▶ WHAT YOU ARE ASKED TO DO
Recast every line of the listing below as a JSON list of strings, with one string for each line and no strings for blank lines.

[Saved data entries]

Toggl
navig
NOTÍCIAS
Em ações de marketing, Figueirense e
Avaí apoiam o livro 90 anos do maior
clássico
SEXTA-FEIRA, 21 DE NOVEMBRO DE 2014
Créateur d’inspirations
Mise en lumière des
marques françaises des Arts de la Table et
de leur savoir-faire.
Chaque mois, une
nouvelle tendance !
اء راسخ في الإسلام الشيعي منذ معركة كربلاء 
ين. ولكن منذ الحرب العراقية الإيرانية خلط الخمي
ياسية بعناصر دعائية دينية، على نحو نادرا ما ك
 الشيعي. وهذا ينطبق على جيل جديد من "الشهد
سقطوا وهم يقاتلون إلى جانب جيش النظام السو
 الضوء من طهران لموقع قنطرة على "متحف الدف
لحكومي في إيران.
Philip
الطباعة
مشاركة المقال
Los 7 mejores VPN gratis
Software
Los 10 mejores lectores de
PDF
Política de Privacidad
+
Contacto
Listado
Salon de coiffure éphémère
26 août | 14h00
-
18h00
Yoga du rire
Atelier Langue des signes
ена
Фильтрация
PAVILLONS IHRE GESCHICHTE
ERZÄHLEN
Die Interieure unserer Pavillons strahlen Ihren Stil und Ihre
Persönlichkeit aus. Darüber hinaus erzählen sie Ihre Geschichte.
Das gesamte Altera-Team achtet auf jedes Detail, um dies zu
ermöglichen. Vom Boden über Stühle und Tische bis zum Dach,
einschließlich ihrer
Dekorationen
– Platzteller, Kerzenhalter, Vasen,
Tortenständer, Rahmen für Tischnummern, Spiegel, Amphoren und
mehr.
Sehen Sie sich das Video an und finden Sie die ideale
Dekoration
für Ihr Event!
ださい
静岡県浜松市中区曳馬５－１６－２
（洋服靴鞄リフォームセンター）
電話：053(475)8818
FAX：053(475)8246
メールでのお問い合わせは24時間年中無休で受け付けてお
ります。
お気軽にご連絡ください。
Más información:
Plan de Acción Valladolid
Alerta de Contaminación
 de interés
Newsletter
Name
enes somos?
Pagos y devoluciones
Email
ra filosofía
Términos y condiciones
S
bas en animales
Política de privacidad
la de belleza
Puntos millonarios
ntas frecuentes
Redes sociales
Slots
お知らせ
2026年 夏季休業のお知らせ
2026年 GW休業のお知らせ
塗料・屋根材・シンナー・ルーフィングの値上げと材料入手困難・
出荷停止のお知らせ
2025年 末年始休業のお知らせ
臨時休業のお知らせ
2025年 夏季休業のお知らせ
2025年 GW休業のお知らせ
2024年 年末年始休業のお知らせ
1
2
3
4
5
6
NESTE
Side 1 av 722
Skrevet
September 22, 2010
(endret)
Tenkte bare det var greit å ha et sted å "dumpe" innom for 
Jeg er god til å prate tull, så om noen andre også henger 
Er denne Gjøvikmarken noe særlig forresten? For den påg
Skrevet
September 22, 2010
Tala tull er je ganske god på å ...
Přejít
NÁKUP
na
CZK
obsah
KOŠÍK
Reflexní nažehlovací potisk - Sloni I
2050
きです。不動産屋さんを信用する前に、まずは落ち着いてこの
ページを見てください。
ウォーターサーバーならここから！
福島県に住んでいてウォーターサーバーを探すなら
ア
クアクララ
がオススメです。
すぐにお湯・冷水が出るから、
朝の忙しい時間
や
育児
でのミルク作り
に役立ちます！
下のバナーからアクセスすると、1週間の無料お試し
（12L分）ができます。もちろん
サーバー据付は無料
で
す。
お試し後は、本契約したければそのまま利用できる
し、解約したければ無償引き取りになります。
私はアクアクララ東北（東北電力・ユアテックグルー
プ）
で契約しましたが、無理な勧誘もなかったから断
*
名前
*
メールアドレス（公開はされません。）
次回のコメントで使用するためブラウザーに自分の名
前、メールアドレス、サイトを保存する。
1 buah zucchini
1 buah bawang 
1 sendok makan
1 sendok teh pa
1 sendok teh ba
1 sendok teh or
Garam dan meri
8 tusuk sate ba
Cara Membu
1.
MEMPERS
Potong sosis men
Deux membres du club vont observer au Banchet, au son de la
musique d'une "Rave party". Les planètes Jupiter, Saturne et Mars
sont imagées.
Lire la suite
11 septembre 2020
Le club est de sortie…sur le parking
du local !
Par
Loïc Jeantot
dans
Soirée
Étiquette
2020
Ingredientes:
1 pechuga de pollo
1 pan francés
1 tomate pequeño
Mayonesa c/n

▶ ANSWER SPACE
[
  "Toggl",
  "navig",
  "NOTÍCIAS",
  "Em ações de marketing, Figueirense e",
  "Avaí apoiam o livro 90 anos do maior",
  "clássico",
  "SEXTA-FEIRA, 21 DE NOVEMBRO DE 2014",
  "Créateur d’inspirations",
  "Mise en lumière des",
  "marques françaises des Arts de la Table et",
  "de leur savoir-faire.",
  "Chaque mois, une",
  "nouvelle tendance !",
  "اء راسخ في الإسلام الشيعي منذ معركة كربلاء ",
  "ين. ولكن منذ الحرب العراقية الإيرانية خلط الخمي",
  "ياسية بعناصر دعائية دينية، على نحو نادرا ما ك",
  " الشيعي. وهذا ينطبق على جيل جديد من \"الشهد",
  "سقطوا وهم يقاتلون إلى جانب جيش النظام السو",
  " الضوء من طهران لموقع قنطرة على \"متحف الدف",
  "لحكومي في إيران.",
  "Philip",
  "الطباعة",
  "مشاركة المقال",
  "Los 7 mejores VPN gratis",
  "Software",
  "Los 10 mejores lectores de",
  "PDF",
  "Política de Privacidad",
  "+",
  "Contacto",
  "Listado",
  "Salon de coiffure éphémère",
  "26 août | 14h00",
  "-",
  "18h00",
  "Yoga du rire",
  "Atelier Langue des signes",
  "ена",
  "Фильтрация",
  "PAVILLONS IHRE GESCHICHTE",
  "ERZÄHLEN",
  "Die Interieure unserer Pavillons strahlen Ihren Stil und Ihre",
  "Persönlichkeit aus. Darüber hinaus erzählen sie Ihre Geschichte.",
  "Das gesamte Altera-Team achtet auf jedes Detail, um dies zu",
  "ermöglichen. Vom Boden über Stühle und Tische bis zum Dach,",
  "einschließlich ihrer",
  "Dekorationen",
  "– Platzteller, Kerzenhalter, Vasen,",
  "Tortenständer, Rahmen für Tischnummern, Spiegel, Amphoren und",
  "mehr.",
  "Sehen Sie sich das Video an und finden Sie die ideale",
  "Dekoration",
  "für Ihr Event!",
  "ださい",
  "静岡県浜松市中区曳馬５－１６－２",
  "（洋服靴鞄リフォームセンター）",
  "電話：053(475)8818",
  "FAX：053(475)8246",
  "メールでのお問い合わせは24時間年中無休で受け付けてお",
  "ります。",
  "お気軽にご連絡ください。",
  "Más información:",
  "Plan de Acción Valladolid",
  "Alerta de Contaminación",
  " de interés",
  "Newsletter",
  "Name",
  "enes somos?",
  "Pagos y devoluciones",
  "Email",
  "ra filosofía",
  "Términos y condiciones",
  "S",
  "bas en animales",
  "Política de privacidad",
  "la de belleza",
  "Puntos millonarios",
  "ntas frecuentes",
  "Redes sociales",
  "Slots",
  "お知らせ",
  "2026年 夏季休業のお知らせ",
  "2026年 GW休業のお知らせ",
  "塗料・屋根材・シンナー・ルーフィングの値上げと材料入手困難・",
  "出荷停止のお知らせ",
  "2025年 末年始休業のお知らせ",
  "臨時休業のお知らせ",
  "2025年 夏季休業のお知らせ",
  "2025年 GW休業のお知らせ",
  "2024年 年末年始休業のお知らせ",
  "1",
  "2",
  "3",
  "4",
  "5",
  "6",
  "NESTE",
  "Side 1 av 722",
  "Skrevet",
  "September 22, 2010",
  "(endret)",
  "Tenkte bare det var greit å ha et sted å \"dumpe\" innom for ",
  "Jeg er god til å prate tull, så om noen andre også henger ",
  "Er denne Gjøvikmarken noe særlig forresten? For den påg",
  "Skrevet",
  "September 22, 2010",
  "Tala tull er je ganske god på å ...",
  "Přejít",
  "NÁKUP",
  "na",
  "CZK",
  "obsah",
  "KOŠÍK",
  "Reflexní nažehlovací potisk - Sloni I",
  "2050",
  "きです。不動産屋さんを信用する前に、まずは落ち着いてこの",
  "ページを見てください。",
  "ウォーターサーバーならここから！",
  "福島県に住んでいてウォーターサーバーを探すなら",
  "ア",
  "クアクララ",
  "がオススメです。",
  "すぐにお湯・冷水が出るから、",
  "朝の忙しい時間",
  "や",
  "育児",
  "でのミルク作り",
  "に役立ちます！",
  "下のバナーからアクセスすると、1週間の無料お試し",
  "（12L分）ができます。もちろん",
  "サーバー据付は無料",
  "で",
  "す。",
  "お試し後は、本契約したければそのまま利用できる",
  "し、解約したければ無償引き取りになります。",
  "私はアクアクララ東北（東北電力・ユアテックグルー",
  "プ）",
  "で契約しましたが、無理な勧誘もなかったから断",
  "*",
  "名前",
  "*",
  "メールアドレス（公開はされません。）",
  "次回のコメントで使用するためブラウザーに自分の名",
  "前、メールアドレス、サイトを保存する。",
  "1 buah zucchini",
  "1 buah bawang ",
  "1 sendok makan",
  "1 sendok teh pa",
  "1 sendok teh ba",
  "1 sendok teh or",
  "Garam dan meri",
  "8 tusuk sate ba",
  "Cara Membu",
  "1.",
  "MEMPERS",
  "Potong sosis men",
  "Deux membres du club vont observer au Banchet, au son de la",
  "musique d'une \"Rave party\". Les planètes Jupiter, Saturne et Mars",
  "sont imagées.",
  "Lire la suite",
  "11 septembre 2020",
  "Le club est de sortie…sur le parking",
  "du local !",
  "Par",
  "Loïc Jeantot",
  "dans",
  "Soirée",
  "Étiquette",
  "2020",
  "Ingredientes:",
  "1 pechuga de pollo",
  "1 pan francés",
  "1 tomate pequeño",
  "Mayonesa c/n"
]